## EXERCISE MATERIALS
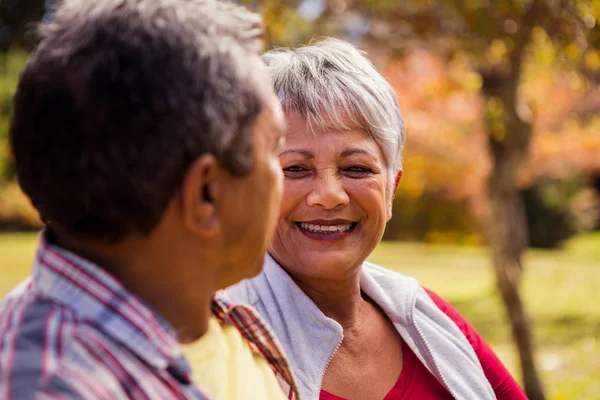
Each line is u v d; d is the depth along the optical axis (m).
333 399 1.74
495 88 5.73
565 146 9.43
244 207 1.05
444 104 7.72
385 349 1.89
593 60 5.09
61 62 0.94
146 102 0.92
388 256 20.16
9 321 0.93
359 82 1.74
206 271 1.07
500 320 10.12
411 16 5.34
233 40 1.02
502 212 5.96
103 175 0.93
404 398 1.84
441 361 1.89
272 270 1.81
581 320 10.08
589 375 7.03
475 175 9.28
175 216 0.99
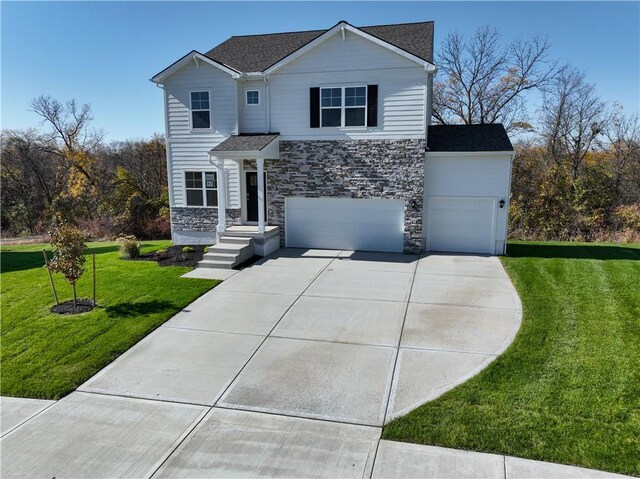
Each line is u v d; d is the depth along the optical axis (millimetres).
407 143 14680
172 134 16688
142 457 4898
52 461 4859
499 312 9148
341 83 14883
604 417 5320
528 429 5160
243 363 7145
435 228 15586
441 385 6273
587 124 27688
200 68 15945
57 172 35219
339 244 16031
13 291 11086
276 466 4703
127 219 26656
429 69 14039
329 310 9484
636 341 7387
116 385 6520
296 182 15828
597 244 17625
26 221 33906
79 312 9430
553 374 6387
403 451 4902
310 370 6863
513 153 14266
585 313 8789
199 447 5055
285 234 16344
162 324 8828
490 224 15109
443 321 8727
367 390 6227
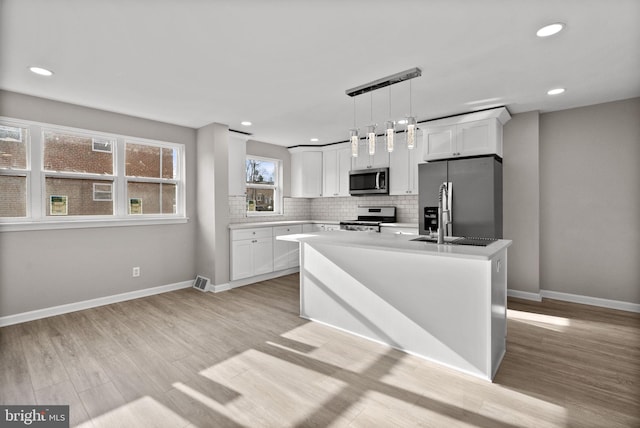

## EXERCISE GOAL
Show a copy of each line from the records above in which the string "depth" occurs.

## TASK SOLUTION
Each line is u v d; d is the depth along the optical axis (m).
Each line is u v d; d is the depth along the optical axis (millimetres).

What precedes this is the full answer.